On the way in, staffers put stickers on the cameras of your phone, “to protect our intellectual property,” as one said.

It isn’t an easy job to make the widely admired Eddie Redmayne unappealing, but by God they did it. As he’s a producer I guess he did it, too. He takes the stage as the Emcee in a purple leather skirt with a small green cone on his head and appears further on as a clown with a machine gun and a weird goth devil. It is all so childish, so plonkingly empty.

Here is something sad about modern artists: They are held back by a lack of limits.

Bob Fosse, the director of the classic 1972 movie version, got to push against society’s limits and Broadway’s and Hollywood’s prohibitions. He pushed hard against what was pushing him, which caused friction; in the heat of that came art. Directors and writers now have nothing to push against because there are no rules or cultural prohibitions, so there’s no friction, everything is left cold, and the art turns in on itself and becomes merely weird.

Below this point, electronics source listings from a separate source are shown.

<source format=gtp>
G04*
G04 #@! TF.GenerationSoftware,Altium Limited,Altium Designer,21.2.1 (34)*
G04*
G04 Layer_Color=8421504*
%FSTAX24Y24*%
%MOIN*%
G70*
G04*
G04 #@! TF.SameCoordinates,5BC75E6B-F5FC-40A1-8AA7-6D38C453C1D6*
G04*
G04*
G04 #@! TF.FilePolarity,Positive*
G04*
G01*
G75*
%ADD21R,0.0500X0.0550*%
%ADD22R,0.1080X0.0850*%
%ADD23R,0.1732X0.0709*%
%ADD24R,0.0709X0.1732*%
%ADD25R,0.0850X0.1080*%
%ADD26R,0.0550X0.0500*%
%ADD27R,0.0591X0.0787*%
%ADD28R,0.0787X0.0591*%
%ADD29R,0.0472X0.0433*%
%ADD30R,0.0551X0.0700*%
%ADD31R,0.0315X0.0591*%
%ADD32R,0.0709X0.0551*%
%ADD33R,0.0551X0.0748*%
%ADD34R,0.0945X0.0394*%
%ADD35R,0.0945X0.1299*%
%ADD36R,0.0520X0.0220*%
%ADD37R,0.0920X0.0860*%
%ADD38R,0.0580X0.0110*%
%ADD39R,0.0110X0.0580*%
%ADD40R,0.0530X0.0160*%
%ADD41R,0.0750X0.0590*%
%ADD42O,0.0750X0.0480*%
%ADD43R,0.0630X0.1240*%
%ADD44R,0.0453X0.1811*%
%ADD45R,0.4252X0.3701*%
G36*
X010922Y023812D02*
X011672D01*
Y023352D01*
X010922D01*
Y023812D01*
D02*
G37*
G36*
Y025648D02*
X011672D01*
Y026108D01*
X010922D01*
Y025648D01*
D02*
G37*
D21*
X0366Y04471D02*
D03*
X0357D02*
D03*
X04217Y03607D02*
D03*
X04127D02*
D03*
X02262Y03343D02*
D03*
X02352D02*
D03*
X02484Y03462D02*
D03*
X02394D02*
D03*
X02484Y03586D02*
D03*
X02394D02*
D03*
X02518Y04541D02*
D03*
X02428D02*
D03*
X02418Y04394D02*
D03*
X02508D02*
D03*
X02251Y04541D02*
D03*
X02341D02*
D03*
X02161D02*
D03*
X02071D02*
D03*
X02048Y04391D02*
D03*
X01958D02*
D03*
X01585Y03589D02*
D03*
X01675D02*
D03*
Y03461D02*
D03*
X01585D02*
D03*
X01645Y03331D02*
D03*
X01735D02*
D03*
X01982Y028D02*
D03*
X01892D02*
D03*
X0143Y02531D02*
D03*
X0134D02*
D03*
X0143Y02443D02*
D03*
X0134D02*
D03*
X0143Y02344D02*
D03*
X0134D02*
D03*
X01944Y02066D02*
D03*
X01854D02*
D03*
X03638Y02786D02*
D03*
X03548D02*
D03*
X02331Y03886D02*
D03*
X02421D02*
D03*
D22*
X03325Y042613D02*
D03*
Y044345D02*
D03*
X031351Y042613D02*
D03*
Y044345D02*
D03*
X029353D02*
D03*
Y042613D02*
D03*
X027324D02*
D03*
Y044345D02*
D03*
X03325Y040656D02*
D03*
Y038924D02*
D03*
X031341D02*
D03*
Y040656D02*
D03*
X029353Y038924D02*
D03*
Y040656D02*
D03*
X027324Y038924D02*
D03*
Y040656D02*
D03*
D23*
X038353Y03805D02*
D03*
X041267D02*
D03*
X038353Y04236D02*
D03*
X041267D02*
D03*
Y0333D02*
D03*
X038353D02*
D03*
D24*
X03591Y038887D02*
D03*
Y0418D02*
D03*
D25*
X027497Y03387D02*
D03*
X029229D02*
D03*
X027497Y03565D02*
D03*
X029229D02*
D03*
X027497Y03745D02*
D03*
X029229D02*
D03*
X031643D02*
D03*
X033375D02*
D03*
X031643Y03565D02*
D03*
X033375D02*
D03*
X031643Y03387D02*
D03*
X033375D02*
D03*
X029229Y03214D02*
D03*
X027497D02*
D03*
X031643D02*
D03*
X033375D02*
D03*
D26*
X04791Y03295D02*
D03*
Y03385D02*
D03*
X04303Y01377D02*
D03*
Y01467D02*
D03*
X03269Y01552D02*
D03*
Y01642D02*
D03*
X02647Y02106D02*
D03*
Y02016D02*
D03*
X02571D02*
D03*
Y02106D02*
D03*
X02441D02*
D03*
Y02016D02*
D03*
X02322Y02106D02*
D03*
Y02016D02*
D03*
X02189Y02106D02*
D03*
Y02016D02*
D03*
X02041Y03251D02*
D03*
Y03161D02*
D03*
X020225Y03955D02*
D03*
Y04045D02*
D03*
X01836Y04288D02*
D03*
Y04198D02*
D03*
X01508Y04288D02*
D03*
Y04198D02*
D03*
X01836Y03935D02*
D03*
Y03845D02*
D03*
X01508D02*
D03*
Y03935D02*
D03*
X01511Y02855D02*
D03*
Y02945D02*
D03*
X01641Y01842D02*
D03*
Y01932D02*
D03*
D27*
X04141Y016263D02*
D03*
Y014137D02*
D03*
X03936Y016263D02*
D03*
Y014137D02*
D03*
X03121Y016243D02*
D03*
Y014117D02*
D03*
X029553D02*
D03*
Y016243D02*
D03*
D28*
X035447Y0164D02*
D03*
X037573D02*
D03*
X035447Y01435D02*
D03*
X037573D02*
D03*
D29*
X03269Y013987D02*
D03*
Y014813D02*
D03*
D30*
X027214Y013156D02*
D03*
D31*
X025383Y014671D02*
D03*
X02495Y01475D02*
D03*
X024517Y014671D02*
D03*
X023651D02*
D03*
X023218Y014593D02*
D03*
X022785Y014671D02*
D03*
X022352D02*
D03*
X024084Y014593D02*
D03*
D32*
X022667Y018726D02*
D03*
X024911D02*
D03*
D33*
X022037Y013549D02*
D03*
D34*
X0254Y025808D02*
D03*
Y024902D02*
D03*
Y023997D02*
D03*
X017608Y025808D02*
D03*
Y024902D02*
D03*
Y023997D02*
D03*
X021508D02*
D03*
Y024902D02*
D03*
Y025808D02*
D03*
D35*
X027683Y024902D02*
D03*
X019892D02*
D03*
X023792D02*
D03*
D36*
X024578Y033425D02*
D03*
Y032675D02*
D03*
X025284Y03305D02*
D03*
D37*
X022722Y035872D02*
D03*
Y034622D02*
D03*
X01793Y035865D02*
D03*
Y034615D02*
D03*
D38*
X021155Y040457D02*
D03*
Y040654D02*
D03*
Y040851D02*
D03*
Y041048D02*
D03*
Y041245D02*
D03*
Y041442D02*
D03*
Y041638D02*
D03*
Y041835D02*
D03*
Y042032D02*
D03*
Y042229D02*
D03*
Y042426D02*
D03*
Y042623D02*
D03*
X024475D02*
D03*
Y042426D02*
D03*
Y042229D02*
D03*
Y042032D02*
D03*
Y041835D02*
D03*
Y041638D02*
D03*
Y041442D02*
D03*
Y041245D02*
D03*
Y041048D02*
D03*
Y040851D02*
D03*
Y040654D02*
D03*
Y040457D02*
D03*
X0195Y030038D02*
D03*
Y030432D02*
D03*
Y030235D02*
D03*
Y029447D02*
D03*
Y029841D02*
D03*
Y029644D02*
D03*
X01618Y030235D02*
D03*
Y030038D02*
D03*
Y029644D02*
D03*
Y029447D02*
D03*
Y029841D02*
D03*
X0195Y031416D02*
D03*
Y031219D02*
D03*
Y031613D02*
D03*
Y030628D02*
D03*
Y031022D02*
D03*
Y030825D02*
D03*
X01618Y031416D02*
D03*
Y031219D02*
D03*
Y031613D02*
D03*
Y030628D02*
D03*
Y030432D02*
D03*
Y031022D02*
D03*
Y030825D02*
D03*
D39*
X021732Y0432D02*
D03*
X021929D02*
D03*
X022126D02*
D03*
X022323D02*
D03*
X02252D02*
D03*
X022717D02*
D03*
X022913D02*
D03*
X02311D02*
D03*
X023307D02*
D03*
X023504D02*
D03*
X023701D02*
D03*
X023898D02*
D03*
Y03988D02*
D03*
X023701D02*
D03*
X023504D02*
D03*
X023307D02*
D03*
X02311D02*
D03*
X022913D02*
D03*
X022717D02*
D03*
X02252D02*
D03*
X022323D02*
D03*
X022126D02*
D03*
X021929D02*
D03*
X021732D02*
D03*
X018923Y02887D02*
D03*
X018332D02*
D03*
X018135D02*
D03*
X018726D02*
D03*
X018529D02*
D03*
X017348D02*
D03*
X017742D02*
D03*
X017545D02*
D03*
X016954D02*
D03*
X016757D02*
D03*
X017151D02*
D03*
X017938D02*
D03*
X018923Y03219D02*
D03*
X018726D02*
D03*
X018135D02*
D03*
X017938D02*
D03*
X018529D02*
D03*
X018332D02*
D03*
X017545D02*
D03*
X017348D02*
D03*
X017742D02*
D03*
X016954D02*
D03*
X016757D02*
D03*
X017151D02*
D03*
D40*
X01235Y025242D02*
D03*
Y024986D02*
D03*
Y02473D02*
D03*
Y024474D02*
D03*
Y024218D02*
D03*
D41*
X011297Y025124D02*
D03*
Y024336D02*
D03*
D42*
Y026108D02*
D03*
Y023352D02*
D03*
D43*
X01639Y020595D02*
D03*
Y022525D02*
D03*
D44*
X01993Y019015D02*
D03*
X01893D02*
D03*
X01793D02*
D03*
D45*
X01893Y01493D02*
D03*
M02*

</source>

Fosse famously loved women. No one loves women in this show. When we meet Sally Bowles, in the kind of dress a little girl might put on a doll, with heavy leather boots and harsh, garish makeup, the character doesn’t flirt, doesn’t seduce or charm. She barks and screams, angrily.

Really it is harrowing. At one point Mr. Redmayne dances with a toilet plunger, and a loaf of Italian bread is inserted and removed from his anal cavity. I mentioned this to my friend, who asked if I saw the dancer in the corner masturbating with a copy of what appeared to be “Mein Kampf.”

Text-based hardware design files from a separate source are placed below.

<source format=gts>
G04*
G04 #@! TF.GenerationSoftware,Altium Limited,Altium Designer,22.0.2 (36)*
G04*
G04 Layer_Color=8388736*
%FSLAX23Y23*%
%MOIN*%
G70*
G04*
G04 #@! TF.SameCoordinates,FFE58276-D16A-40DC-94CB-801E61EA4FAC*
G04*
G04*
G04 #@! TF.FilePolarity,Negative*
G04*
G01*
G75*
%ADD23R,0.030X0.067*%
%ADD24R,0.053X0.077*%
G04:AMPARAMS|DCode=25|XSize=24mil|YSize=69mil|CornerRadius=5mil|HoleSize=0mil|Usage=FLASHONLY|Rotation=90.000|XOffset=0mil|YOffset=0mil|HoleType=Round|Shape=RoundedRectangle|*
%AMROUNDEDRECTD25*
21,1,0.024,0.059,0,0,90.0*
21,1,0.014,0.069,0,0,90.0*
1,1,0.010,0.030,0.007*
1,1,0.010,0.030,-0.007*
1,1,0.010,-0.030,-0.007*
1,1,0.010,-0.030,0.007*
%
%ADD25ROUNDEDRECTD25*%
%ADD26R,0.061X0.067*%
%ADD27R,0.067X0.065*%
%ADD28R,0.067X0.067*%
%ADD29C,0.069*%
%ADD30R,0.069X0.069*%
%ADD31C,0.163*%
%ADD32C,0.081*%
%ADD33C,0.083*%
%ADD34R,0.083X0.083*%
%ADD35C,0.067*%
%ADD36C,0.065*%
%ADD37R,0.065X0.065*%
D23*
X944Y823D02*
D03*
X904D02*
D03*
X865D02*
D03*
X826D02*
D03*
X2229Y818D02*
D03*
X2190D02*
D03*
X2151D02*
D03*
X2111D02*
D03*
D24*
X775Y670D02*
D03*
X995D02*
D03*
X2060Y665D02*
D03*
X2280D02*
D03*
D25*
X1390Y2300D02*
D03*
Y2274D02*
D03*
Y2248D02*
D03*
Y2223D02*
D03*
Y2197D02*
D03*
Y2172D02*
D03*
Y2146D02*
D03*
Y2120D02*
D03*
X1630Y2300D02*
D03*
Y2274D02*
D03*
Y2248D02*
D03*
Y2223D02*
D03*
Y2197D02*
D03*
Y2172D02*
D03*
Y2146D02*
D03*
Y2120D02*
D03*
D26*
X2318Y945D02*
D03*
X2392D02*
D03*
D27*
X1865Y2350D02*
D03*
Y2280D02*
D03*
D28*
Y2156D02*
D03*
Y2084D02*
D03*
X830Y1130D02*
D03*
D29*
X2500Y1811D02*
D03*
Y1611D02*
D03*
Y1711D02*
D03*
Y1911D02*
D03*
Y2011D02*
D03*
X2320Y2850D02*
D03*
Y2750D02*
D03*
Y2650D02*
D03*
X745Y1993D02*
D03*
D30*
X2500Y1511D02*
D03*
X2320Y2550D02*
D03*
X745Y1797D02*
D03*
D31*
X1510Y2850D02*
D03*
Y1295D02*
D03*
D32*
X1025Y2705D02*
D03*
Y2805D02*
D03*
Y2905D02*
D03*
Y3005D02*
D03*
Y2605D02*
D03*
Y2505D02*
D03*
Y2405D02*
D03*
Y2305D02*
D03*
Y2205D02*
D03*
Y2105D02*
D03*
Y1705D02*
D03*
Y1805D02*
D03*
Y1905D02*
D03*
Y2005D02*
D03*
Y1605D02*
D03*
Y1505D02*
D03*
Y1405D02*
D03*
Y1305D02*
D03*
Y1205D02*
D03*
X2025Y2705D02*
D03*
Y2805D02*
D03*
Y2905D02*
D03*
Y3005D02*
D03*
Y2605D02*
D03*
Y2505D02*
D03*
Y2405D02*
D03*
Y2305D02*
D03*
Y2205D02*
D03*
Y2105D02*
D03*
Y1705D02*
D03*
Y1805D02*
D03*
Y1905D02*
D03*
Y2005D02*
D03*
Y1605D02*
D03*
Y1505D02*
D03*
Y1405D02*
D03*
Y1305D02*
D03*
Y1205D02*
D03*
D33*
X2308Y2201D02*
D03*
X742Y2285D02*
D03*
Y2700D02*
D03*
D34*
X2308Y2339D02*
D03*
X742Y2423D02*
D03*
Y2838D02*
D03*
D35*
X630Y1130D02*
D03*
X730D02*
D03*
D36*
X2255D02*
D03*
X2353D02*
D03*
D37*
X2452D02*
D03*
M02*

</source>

That’s what I call intellectual property!

In previous iterations the Kit Kat Club was a hypocrisy-free zone, a place of no boundaries, until the bad guys came and it wasn’t. I’m sure the director and producers met in the planning stage and used words like “breakthrough” and “a ‘Cabaret’ for today,” and “we don’t hide the coming cruelty.” But they do hide it by making everything, beginning to end, lifeless and grotesque. No innocence is traduced because no innocence exists.

How could a show be so frantic and outlandish and still be so tedious? It’s almost an achievement.

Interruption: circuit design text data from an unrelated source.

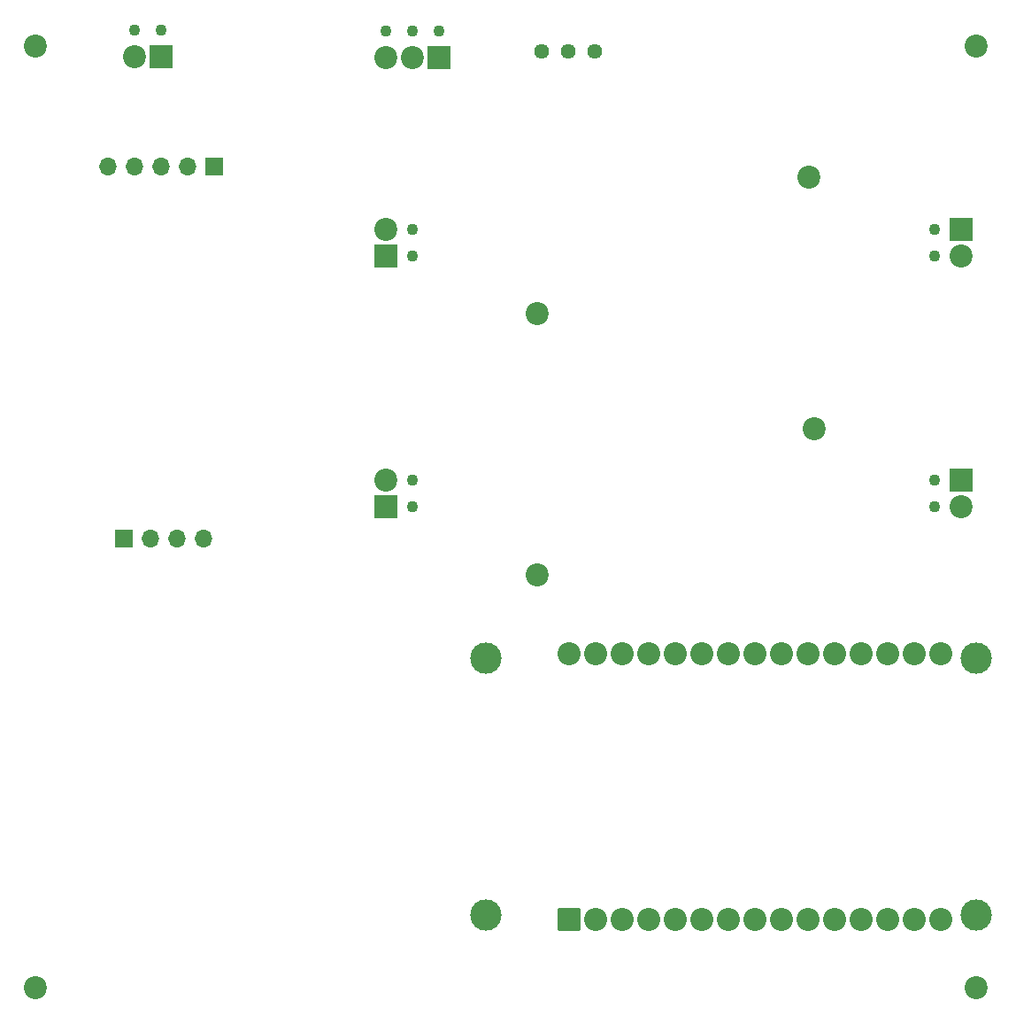
<source format=gbr>
%TF.GenerationSoftware,KiCad,Pcbnew,8.0.7*%
%TF.CreationDate,2025-03-03T08:30:58+07:00*%
%TF.ProjectId,esp32_getstok_testing,65737033-325f-4676-9574-73746f6b5f74,rev?*%
%TF.SameCoordinates,Original*%
%TF.FileFunction,Soldermask,Bot*%
%TF.FilePolarity,Negative*%
%FSLAX46Y46*%
G04 Gerber Fmt 4.6, Leading zero omitted, Abs format (unit mm)*
G04 Created by KiCad (PCBNEW 8.0.7) date 2025-03-03 08:30:58*
%MOMM*%
%LPD*%
G01*
G04 APERTURE LIST*
G04 Aperture macros list*
%AMRoundRect*
0 Rectangle with rounded corners*
0 $1 Rounding radius*
0 $2 $3 $4 $5 $6 $7 $8 $9 X,Y pos of 4 corners*
0 Add a 4 corners polygon primitive as box body*
4,1,4,$2,$3,$4,$5,$6,$7,$8,$9,$2,$3,0*
0 Add four circle primitives for the rounded corners*
1,1,$1+$1,$2,$3*
1,1,$1+$1,$4,$5*
1,1,$1+$1,$6,$7*
1,1,$1+$1,$8,$9*
0 Add four rect primitives between the rounded corners*
20,1,$1+$1,$2,$3,$4,$5,0*
20,1,$1+$1,$4,$5,$6,$7,0*
20,1,$1+$1,$6,$7,$8,$9,0*
20,1,$1+$1,$8,$9,$2,$3,0*%
G04 Aperture macros list end*
%ADD10C,1.440000*%
%ADD11C,3.000000*%
%ADD12RoundRect,0.102000X1.000000X-1.000000X1.000000X1.000000X-1.000000X1.000000X-1.000000X-1.000000X0*%
%ADD13C,2.204000*%
%ADD14C,1.100000*%
%ADD15R,2.200000X2.200000*%
%ADD16C,2.200000*%
%ADD17R,1.700000X1.700000*%
%ADD18O,1.700000X1.700000*%
G04 APERTURE END LIST*
D10*
%TO.C,RV1*%
X163500000Y-43000000D03*
X160960000Y-43000000D03*
X158420000Y-43000000D03*
%TD*%
D11*
%TO.C,U1*%
X153050000Y-125510000D03*
X200000000Y-125510000D03*
X153050000Y-101000000D03*
X200000000Y-101000000D03*
D12*
X161010000Y-125930000D03*
D13*
X163550000Y-125930000D03*
X166090000Y-125930000D03*
X168630000Y-125930000D03*
X171170000Y-125930000D03*
X173710000Y-125930000D03*
X176250000Y-125930000D03*
X178790000Y-125930000D03*
X181330000Y-125930000D03*
X183870000Y-125930000D03*
X186410000Y-125930000D03*
X188950000Y-125930000D03*
X191490000Y-125930000D03*
X194030000Y-125930000D03*
X196570000Y-125930000D03*
X196570000Y-100530000D03*
X194030000Y-100530000D03*
X191490000Y-100530000D03*
X188950000Y-100530000D03*
X186410000Y-100530000D03*
X183870000Y-100530000D03*
X181330000Y-100530000D03*
X178790000Y-100530000D03*
X176250000Y-100530000D03*
X173710000Y-100530000D03*
X171170000Y-100530000D03*
X168630000Y-100530000D03*
X166090000Y-100530000D03*
X163550000Y-100530000D03*
X161010000Y-100530000D03*
%TD*%
D14*
%TO.C,J6*%
X195960000Y-59960000D03*
X195960000Y-62500000D03*
D15*
X198500000Y-59960000D03*
D16*
X198500000Y-62500000D03*
%TD*%
%TO.C,H5*%
X158000000Y-68000000D03*
%TD*%
D14*
%TO.C,J1*%
X122000000Y-40960000D03*
X119460000Y-40960000D03*
D15*
X122000000Y-43500000D03*
D16*
X119460000Y-43500000D03*
%TD*%
%TO.C,H7*%
X158000000Y-93000000D03*
%TD*%
D14*
%TO.C,J7*%
X146000000Y-86500000D03*
X146000000Y-83960000D03*
D15*
X143460000Y-86500000D03*
D16*
X143460000Y-83960000D03*
%TD*%
D17*
%TO.C,J5*%
X127040000Y-54000000D03*
D18*
X124500000Y-54000000D03*
X121960000Y-54000000D03*
X119420000Y-54000000D03*
X116880000Y-54000000D03*
%TD*%
D16*
%TO.C,H8*%
X184500000Y-79000000D03*
%TD*%
%TO.C,H4*%
X200000000Y-132500000D03*
%TD*%
%TO.C,H2*%
X200000000Y-42500000D03*
%TD*%
D17*
%TO.C,J3*%
X118420000Y-89500000D03*
D18*
X120960000Y-89500000D03*
X123500000Y-89500000D03*
X126040000Y-89500000D03*
%TD*%
D14*
%TO.C,J4*%
X146000000Y-62500000D03*
X146000000Y-59960000D03*
D15*
X143460000Y-62500000D03*
D16*
X143460000Y-59960000D03*
%TD*%
%TO.C,H3*%
X110000000Y-132500000D03*
%TD*%
D14*
%TO.C,J8*%
X195960000Y-83960000D03*
X195960000Y-86500000D03*
D15*
X198500000Y-83960000D03*
D16*
X198500000Y-86500000D03*
%TD*%
%TO.C,H6*%
X184000000Y-55000000D03*
%TD*%
%TO.C,H1*%
X110000000Y-42500000D03*
%TD*%
D14*
%TO.C,J2*%
X148540000Y-41000000D03*
X146000000Y-41000000D03*
X143460000Y-41000000D03*
D15*
X148540000Y-43540000D03*
D16*
X146000000Y-43540000D03*
X143460000Y-43540000D03*
%TD*%
M02*

</source>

And for all that there is something smug about it, as if they’re looking down from some great, unearned height.

I left thinking, as I often do now on seeing something made ugly: This is what purgatory is going to be like. And then, no, this is what hell is going to be like—the cackling stalker, the pale sociopath, Eddie Redmayne dancing with a plunger.

Why does it all bother me?

Because even though it isn’t new, uglification is rising and spreading as an artistic attitude, and it can’t be good for us. Because it speaks of self-hatred, and a society that hates itself, and hates life, won’t last. Because it gives those who are young nothing to love and feel soft about. Because we need beauty to keep our morale up.

Because life isn’t merde, in spite of what our entertainment geniuses say.